Clearing Memorial by 3RW, near the site itself, is the ideological opposite. Here, a ring is suspended from pine trees. The victims’ names are cut out of steel, through which sunlight and plants cast dappled shadows. A visitor can see the forest, sea, and the coast at Sørbråten from the circle.

According to the 3RW: ‘The high level of social trust and sense of community was challenged and even met with criticism [after the attack]. In light of this, we propose a landscape-friendly memorial, built through volunteer work and community – the true spirit of the Norwegian society.’ This community work, known as ‘Dugnad’, is intrinsic to the memorial, as it often takes place with the changing of the seasons. According to 3RW ‘the memorial at Utøya should show the nature that slowly changes time and memories’.

Libeskind’s Swickerath raises the importance of collaboration, calling it ‘fundamental to celebrate life’. The Ground Zero project was, she said ‘the most personal and humbling’ project of her career, and one of the reasons it succeeded was that ‘everyone around the table cared deeply.
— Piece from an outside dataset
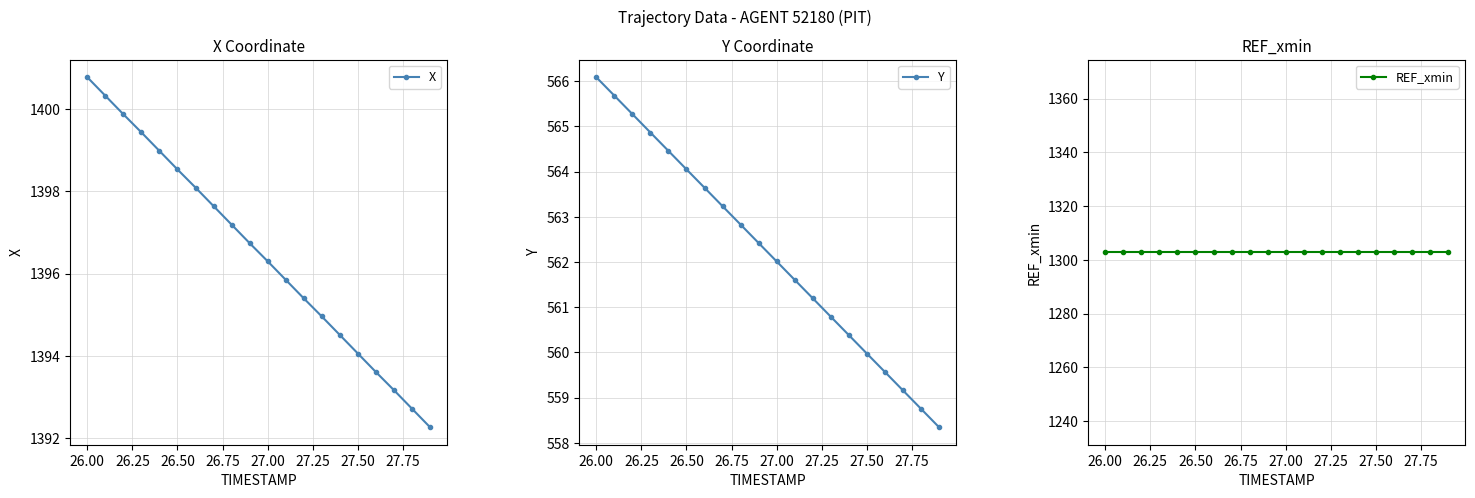

What is the value of the Y point at the 3rd from the left?

565.3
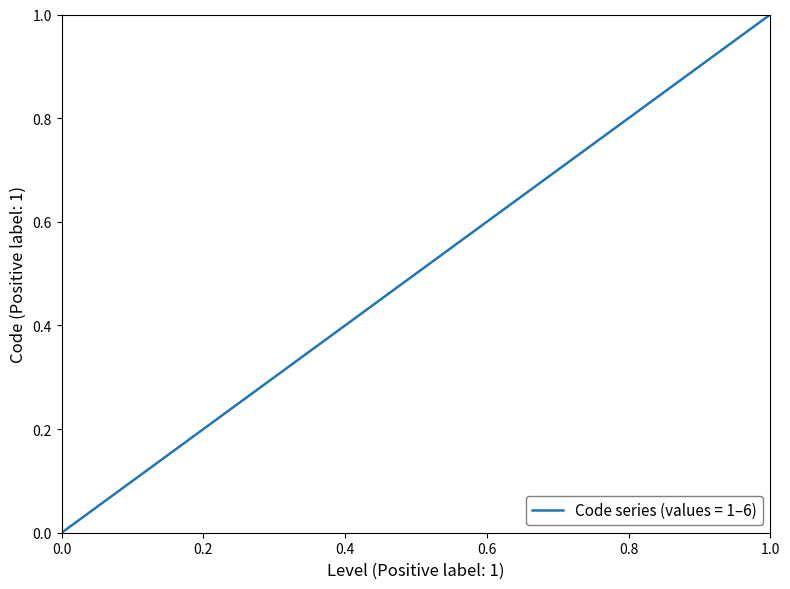

How many values are between 0 and 1?

6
If there had been only one vision it would have been a failure.’

So memorials which do not appropriately navigate the emotional environment are set to fail. Too theoretical and the monument is cold, unforgiving or confrontational. Driven by popular sentiment and the result is mawkish or kitsch. And imperialistic, grandiose memorials (which still crop up in Royal Parks) generate resentment. Successful memorials do not need to make a loud statement, but they do need to demonstrate a lack of ego and an awareness that while honouring the dead, the structure must be emotionally honest with the living.